EXERCISE DATA —
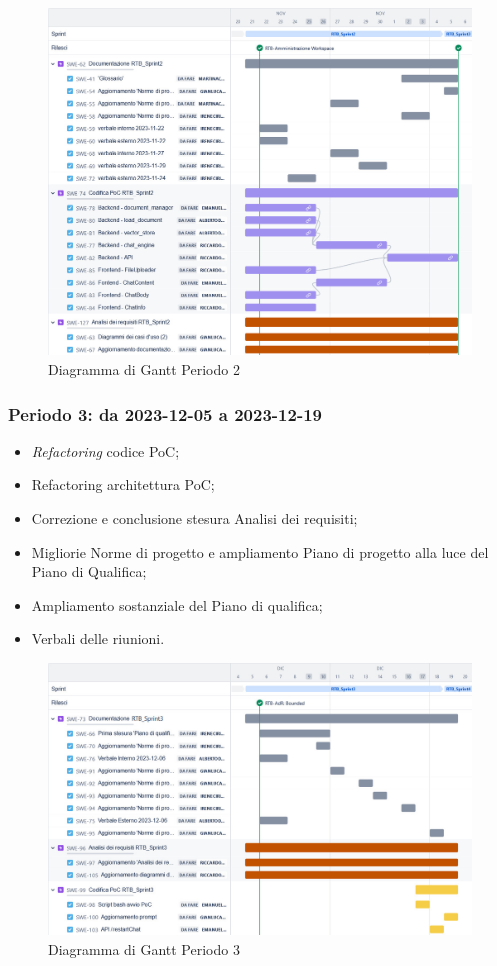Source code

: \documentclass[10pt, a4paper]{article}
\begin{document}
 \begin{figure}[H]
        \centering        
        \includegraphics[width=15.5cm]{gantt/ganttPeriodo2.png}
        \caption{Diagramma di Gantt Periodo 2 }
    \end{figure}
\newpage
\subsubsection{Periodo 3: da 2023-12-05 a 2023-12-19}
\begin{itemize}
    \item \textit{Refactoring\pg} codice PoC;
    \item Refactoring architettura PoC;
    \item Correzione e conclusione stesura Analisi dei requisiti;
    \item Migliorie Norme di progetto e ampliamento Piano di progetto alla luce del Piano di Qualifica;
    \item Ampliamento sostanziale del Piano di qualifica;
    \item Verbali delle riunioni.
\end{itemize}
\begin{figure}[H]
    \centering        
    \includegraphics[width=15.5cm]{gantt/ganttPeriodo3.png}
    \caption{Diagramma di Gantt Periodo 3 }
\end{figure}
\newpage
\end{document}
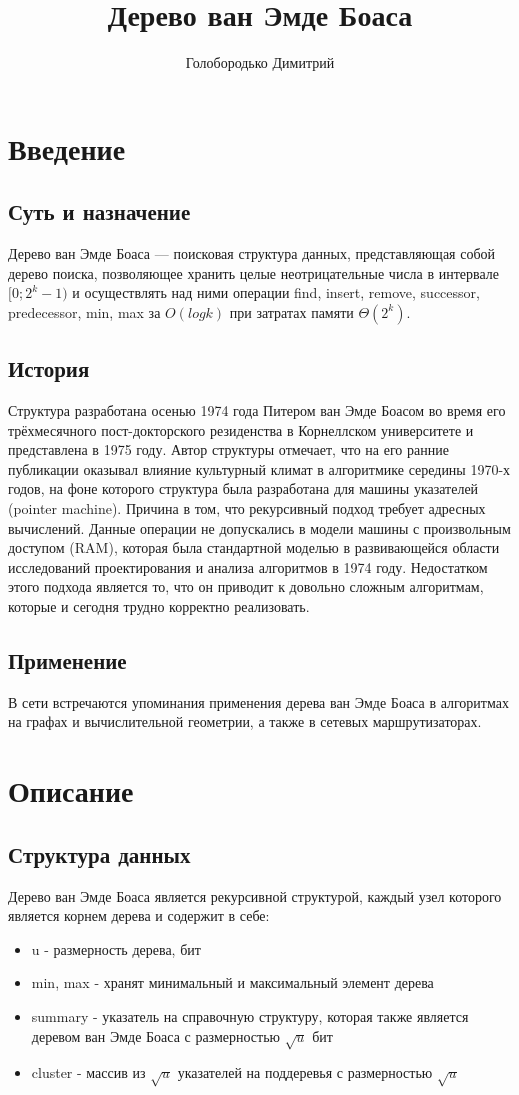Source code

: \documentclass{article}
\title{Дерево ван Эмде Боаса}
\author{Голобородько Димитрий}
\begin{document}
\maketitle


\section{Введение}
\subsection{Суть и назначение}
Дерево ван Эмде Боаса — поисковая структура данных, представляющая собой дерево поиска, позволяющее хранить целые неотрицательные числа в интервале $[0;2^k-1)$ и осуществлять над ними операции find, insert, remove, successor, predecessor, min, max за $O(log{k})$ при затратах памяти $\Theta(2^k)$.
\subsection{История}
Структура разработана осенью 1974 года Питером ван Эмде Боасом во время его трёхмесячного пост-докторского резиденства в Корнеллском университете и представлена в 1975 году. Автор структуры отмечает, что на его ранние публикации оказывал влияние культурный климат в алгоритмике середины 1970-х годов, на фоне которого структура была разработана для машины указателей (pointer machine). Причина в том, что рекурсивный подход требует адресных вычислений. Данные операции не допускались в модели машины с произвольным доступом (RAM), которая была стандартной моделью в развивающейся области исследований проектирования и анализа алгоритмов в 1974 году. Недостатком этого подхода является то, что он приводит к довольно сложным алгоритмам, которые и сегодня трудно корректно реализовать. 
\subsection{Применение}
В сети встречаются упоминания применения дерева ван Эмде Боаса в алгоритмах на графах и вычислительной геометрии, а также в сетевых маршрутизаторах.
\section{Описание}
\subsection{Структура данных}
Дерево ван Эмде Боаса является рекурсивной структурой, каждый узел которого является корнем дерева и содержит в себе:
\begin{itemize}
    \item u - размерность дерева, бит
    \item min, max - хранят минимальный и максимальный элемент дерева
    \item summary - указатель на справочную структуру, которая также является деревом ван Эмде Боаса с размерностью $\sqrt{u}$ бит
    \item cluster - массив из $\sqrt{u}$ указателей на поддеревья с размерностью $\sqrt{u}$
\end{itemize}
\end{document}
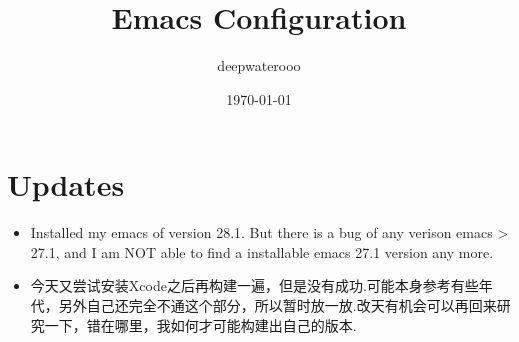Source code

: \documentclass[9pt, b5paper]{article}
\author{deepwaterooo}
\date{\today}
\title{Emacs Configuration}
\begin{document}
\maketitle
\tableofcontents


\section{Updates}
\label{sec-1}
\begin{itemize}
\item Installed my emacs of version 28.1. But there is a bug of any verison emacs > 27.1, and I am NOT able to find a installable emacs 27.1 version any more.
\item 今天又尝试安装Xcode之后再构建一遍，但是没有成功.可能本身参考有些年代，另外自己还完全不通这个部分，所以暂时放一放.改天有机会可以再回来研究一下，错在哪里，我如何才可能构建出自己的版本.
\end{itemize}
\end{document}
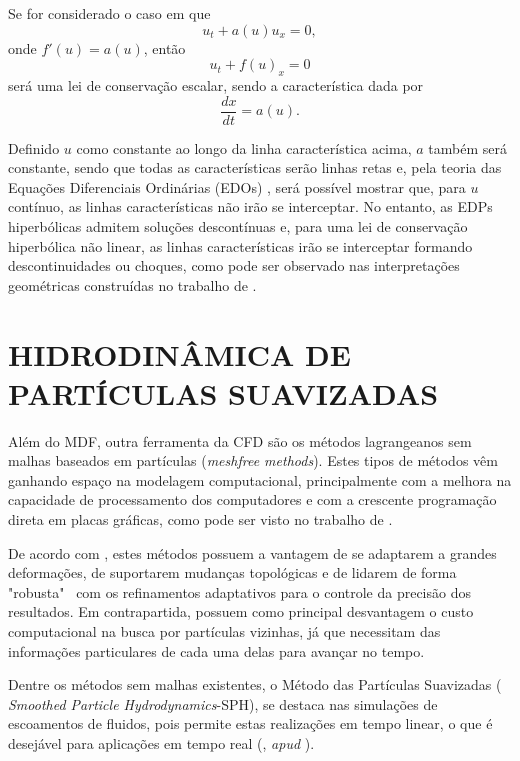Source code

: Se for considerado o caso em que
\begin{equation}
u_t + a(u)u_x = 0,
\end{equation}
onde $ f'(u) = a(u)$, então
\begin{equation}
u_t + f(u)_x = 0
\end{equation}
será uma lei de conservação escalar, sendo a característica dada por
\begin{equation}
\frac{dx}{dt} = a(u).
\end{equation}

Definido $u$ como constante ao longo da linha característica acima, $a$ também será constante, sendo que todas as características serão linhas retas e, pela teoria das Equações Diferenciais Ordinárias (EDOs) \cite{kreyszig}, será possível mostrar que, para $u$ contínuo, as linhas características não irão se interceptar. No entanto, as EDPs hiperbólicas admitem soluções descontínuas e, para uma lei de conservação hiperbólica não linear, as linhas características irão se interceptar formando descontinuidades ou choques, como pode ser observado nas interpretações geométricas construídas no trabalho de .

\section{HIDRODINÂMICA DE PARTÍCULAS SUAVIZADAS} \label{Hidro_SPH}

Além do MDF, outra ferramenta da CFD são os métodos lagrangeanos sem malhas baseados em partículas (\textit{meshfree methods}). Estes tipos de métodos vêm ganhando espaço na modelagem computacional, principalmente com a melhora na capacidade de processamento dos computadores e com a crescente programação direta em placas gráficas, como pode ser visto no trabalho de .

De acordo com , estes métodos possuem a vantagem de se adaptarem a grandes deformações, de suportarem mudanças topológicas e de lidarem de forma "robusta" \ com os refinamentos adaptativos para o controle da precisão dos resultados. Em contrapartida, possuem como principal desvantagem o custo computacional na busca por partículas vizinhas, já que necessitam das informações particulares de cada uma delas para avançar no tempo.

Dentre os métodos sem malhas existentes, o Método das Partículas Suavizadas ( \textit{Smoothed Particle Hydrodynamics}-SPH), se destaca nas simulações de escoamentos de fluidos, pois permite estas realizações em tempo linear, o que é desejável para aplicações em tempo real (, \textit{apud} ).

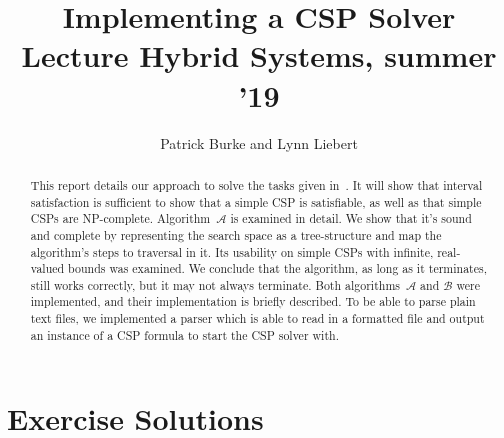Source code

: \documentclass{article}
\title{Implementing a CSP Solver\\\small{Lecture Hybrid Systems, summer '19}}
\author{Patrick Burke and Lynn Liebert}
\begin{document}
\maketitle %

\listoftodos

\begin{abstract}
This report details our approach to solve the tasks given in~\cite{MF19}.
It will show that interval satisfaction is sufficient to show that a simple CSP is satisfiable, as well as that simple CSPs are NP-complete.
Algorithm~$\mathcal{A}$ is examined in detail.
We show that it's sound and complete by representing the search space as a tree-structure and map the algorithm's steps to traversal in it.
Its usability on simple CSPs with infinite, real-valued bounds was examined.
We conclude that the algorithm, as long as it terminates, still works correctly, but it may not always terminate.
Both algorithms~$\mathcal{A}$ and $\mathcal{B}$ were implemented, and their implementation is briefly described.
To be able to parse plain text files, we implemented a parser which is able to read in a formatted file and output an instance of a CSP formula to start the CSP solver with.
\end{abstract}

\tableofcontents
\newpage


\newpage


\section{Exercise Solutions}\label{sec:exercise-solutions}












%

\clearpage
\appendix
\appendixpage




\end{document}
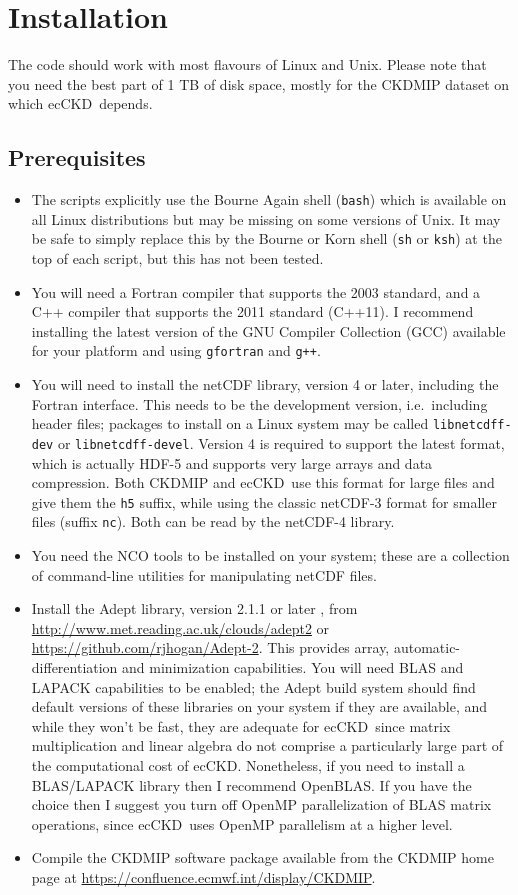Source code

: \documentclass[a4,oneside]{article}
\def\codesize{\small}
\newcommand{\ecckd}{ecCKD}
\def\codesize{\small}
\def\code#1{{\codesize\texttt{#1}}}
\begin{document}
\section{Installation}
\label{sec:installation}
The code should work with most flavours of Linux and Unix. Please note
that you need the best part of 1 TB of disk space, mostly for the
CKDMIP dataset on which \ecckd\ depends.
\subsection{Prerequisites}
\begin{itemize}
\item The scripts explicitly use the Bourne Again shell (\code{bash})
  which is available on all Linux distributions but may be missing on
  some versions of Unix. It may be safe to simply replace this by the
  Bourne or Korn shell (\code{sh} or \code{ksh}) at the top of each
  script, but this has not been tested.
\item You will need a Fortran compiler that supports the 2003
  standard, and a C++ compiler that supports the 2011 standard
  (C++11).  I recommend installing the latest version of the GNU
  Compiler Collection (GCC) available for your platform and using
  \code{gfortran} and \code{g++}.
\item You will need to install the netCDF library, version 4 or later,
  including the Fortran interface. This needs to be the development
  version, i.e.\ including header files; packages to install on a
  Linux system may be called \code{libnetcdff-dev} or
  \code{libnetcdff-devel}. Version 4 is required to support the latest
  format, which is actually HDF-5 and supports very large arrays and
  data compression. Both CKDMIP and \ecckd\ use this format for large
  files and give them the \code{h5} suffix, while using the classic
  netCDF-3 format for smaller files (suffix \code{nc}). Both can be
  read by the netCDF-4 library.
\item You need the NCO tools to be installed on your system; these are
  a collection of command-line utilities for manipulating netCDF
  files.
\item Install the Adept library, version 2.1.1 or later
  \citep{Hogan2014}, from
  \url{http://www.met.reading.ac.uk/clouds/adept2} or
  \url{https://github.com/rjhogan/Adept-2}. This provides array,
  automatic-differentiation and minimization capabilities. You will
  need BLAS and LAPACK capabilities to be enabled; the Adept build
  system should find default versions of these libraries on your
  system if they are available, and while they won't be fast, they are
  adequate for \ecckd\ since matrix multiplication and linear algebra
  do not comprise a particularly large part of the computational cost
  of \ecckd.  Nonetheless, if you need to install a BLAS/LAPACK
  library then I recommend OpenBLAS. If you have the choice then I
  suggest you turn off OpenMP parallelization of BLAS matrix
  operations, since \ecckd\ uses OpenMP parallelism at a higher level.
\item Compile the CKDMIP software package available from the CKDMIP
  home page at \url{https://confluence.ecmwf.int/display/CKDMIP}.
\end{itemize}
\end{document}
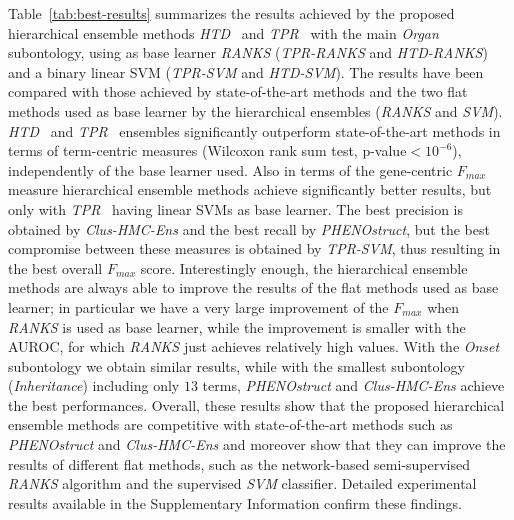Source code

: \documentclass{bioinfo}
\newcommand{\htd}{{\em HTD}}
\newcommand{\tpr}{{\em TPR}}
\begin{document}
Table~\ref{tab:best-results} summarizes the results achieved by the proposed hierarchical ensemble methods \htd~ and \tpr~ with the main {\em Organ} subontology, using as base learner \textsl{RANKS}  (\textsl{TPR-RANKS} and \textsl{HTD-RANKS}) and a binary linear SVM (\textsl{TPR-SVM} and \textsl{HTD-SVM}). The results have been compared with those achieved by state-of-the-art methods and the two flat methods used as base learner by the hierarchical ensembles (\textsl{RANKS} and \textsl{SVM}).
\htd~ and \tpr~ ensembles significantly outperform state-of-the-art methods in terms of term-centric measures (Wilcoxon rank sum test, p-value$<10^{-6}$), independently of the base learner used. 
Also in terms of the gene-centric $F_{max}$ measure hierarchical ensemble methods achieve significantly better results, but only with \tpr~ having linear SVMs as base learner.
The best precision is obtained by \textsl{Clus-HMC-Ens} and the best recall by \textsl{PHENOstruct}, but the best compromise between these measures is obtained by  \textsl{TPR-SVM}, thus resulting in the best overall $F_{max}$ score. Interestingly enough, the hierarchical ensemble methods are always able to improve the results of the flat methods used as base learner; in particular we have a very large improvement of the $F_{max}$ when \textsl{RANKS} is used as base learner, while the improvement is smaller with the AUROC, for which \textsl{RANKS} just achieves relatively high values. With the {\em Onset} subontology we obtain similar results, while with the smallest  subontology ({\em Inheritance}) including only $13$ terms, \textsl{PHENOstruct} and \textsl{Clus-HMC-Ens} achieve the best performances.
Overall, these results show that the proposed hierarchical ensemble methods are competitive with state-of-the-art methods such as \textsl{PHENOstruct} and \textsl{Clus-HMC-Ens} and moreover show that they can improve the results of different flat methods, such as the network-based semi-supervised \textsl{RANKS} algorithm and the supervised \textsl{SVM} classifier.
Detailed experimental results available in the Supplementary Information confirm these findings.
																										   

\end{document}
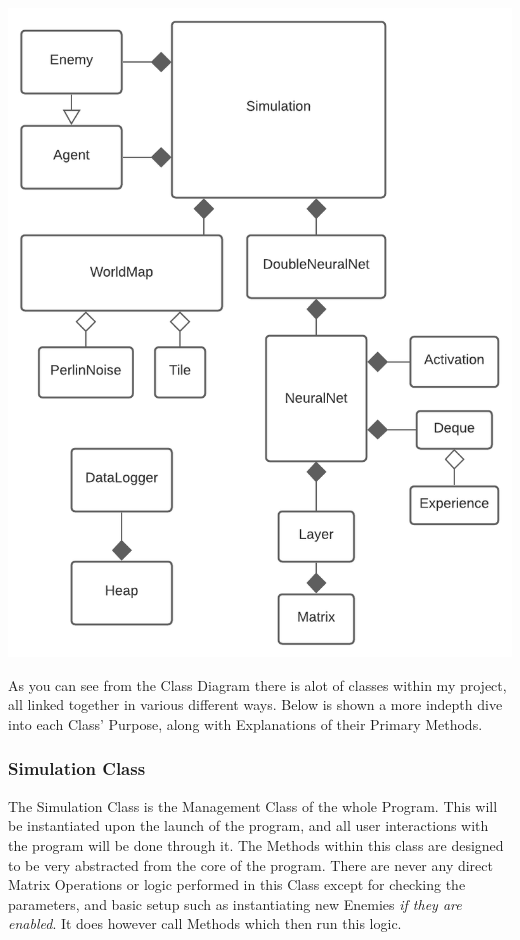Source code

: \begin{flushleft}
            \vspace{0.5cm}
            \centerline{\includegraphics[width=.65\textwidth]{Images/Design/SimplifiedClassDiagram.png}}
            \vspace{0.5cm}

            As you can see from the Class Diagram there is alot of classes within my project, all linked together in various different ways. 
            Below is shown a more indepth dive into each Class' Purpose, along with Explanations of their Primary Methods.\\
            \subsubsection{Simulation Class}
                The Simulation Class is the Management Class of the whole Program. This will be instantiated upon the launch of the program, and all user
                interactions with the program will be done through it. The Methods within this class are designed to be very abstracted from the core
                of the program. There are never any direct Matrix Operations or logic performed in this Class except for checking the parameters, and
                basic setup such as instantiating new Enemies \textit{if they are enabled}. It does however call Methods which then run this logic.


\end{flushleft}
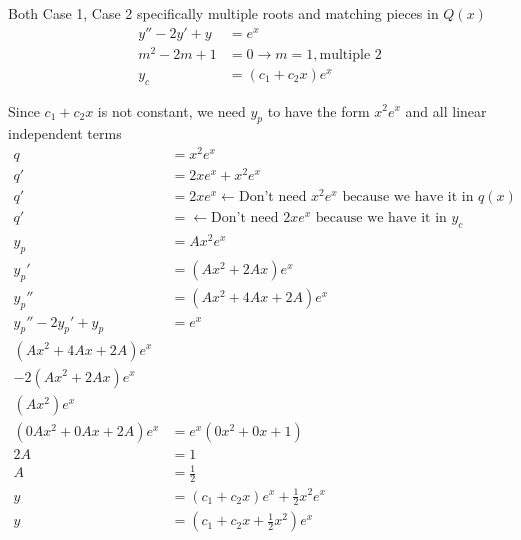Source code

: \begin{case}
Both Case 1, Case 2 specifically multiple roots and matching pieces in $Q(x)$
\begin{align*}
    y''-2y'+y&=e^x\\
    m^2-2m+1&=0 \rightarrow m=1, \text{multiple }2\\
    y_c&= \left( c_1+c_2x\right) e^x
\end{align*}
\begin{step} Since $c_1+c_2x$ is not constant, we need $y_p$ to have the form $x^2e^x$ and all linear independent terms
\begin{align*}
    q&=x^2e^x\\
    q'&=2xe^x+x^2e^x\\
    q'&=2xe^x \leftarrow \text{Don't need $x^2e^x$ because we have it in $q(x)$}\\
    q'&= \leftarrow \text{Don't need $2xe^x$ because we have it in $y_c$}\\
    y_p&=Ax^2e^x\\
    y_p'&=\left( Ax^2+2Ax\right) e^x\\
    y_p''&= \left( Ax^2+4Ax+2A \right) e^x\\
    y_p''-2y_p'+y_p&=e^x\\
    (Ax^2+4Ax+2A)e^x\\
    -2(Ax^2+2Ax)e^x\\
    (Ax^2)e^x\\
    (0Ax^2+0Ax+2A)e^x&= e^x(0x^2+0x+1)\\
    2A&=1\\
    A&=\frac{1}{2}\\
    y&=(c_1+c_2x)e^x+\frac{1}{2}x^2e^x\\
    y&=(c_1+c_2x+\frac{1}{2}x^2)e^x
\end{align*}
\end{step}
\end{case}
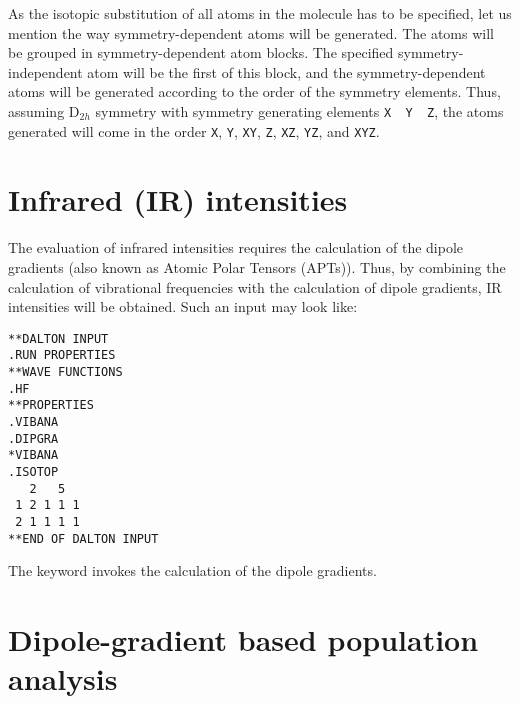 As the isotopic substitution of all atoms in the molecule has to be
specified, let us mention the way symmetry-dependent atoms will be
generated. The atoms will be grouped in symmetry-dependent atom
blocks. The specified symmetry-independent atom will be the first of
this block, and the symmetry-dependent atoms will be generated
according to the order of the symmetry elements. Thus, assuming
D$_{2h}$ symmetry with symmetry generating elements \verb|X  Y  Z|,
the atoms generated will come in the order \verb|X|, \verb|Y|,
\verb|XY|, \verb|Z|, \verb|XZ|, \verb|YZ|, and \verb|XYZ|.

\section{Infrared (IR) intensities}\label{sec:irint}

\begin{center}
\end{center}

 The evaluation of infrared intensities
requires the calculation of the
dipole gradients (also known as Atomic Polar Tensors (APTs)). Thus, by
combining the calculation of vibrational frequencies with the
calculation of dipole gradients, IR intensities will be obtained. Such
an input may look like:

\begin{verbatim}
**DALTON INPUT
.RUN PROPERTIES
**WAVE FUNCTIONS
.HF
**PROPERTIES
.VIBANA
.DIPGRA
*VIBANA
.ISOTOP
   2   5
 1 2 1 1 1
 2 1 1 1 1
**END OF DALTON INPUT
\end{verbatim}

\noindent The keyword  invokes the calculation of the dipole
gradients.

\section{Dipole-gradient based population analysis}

TASK STATEMENT —
Across the preceding records, count the lines with the word "указателей" in them and give that figure alone.

TASK RESULT —
2